WHAT THE TASK REQUIRES
Every line from the one containing "- [PVE (hráč proti AI)](piskvorky_pve)" through the last line below should be reproduced exactly; please include nothing else.

Data entries
BEGIN
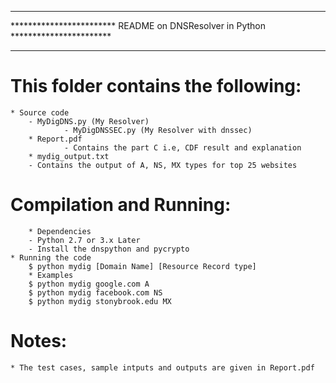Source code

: ********************************************************************************
************************ README on DNSResolver in Python ***********************
********************************************************************************

This folder contains the following:
===================================

	* Source code
		- MyDigDNS.py (My Resolver)
                - MyDigDNSSEC.py (My Resolver with dnssec)
        * Report.pdf
                - Contains the part C i.e, CDF result and explanation
        * mydig_output.txt
		- Contains the output of A, NS, MX types for top 25 websites

Compilation and Running:
=======================

        * Dependencies
		- Python 2.7 or 3.x Later
		- Install the dnspython and pycrypto
	* Running the code 
		$ python mydig [Domain Name] [Resource Record type]
        * Examples
		$ python mydig google.com A
		$ python mydig facebook.com NS
		$ python mydig stonybrook.edu MX

Notes:
======
	
	* The test cases, sample intputs and outputs are given in Report.pdf
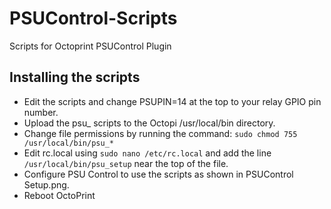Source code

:# PSUControl-Scripts
Scripts for Octoprint PSUControl Plugin

## Installing the scripts
* Edit the scripts and change PSUPIN=14 at the top to your relay GPIO pin number.
* Upload the psu_ scripts to the Octopi /usr/local/bin directory.
* Change file permissions by running the command:  `sudo chmod 755 /usr/local/bin/psu_*`
* Edit rc.local using `sudo nano /etc/rc.local` and add the line `/usr/local/bin/psu_setup` near the top of the file.
* Configure PSU Control to use the scripts as shown in PSUControl Setup.png.
* Reboot OctoPrint
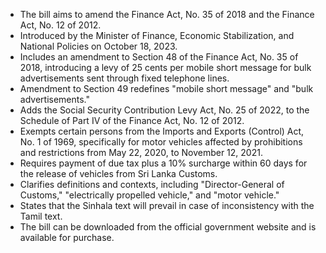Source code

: - The bill aims to amend the Finance Act, No. 35 of 2018 and the Finance Act, No. 12 of 2012.
- Introduced by the Minister of Finance, Economic Stabilization, and National Policies on October 18, 2023.
- Includes an amendment to Section 48 of the Finance Act, No. 35 of 2018, introducing a levy of 25 cents per mobile short message for bulk advertisements sent through fixed telephone lines.
- Amendment to Section 49 redefines "mobile short message" and "bulk advertisements."
- Adds the Social Security Contribution Levy Act, No. 25 of 2022, to the Schedule of Part IV of the Finance Act, No. 12 of 2012.
- Exempts certain persons from the Imports and Exports (Control) Act, No. 1 of 1969, specifically for motor vehicles affected by prohibitions and restrictions from May 22, 2020, to November 12, 2021.
- Requires payment of due tax plus a 10% surcharge within 60 days for the release of vehicles from Sri Lanka Customs.
- Clarifies definitions and contexts, including "Director-General of Customs," "electrically propelled vehicle," and "motor vehicle."
- States that the Sinhala text will prevail in case of inconsistency with the Tamil text.
- The bill can be downloaded from the official government website and is available for purchase.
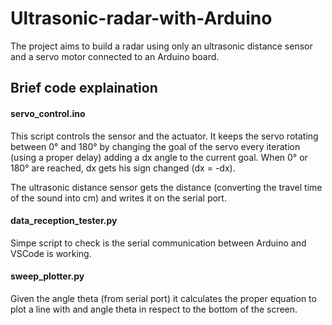 # Ultrasonic-radar-with-Arduino
The project aims to build a radar using only an ultrasonic distance sensor and a servo motor connected to an Arduino board.

## Brief code explaination

#### servo_control.ino
This script controls the sensor and the actuator.
It keeps the servo rotating between 0° and 180° by changing the goal of the servo every iteration (using a proper delay) adding a dx angle to the current goal.
When 0° or 180° are reached, dx gets his sign changed (dx = -dx).

The ultrasonic distance sensor gets the distance (converting the travel time of the sound into cm) and writes it on the serial port.

#### data_reception_tester.py
Simpe script to check is the serial communication between Arduino and VSCode is working.

#### sweep_plotter.py
Given the angle theta (from serial port) it calculates the proper equation to plot a line with and angle theta in respect to the bottom of the screen.
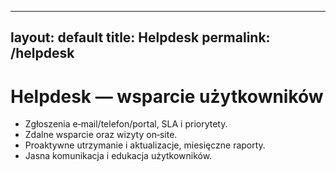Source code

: 
---
layout: default
title: Helpdesk
permalink: /helpdesk
---

# Helpdesk — wsparcie użytkowników

- Zgłoszenia e‑mail/telefon/portal, SLA i priorytety.
- Zdalne wsparcie oraz wizyty on‑site.
- Proaktywne utrzymanie i aktualizacje, miesięczne raporty.
- Jasna komunikacja i edukacja użytkowników.

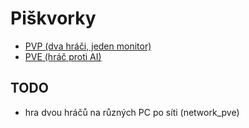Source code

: # Piškvorky

- [PVP (dva hráči, jeden monitor)](piskvorky_pvp_one_computer)
- [PVE (hráč proti AI)](piskvorky_pve)

## TODO

- hra dvou hráčů na různých PC po síti (network_pve)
END
THE ANSWER
- [PVE (hráč proti AI)](piskvorky_pve)

## TODO

- hra dvou hráčů na různých PC po síti (network_pve)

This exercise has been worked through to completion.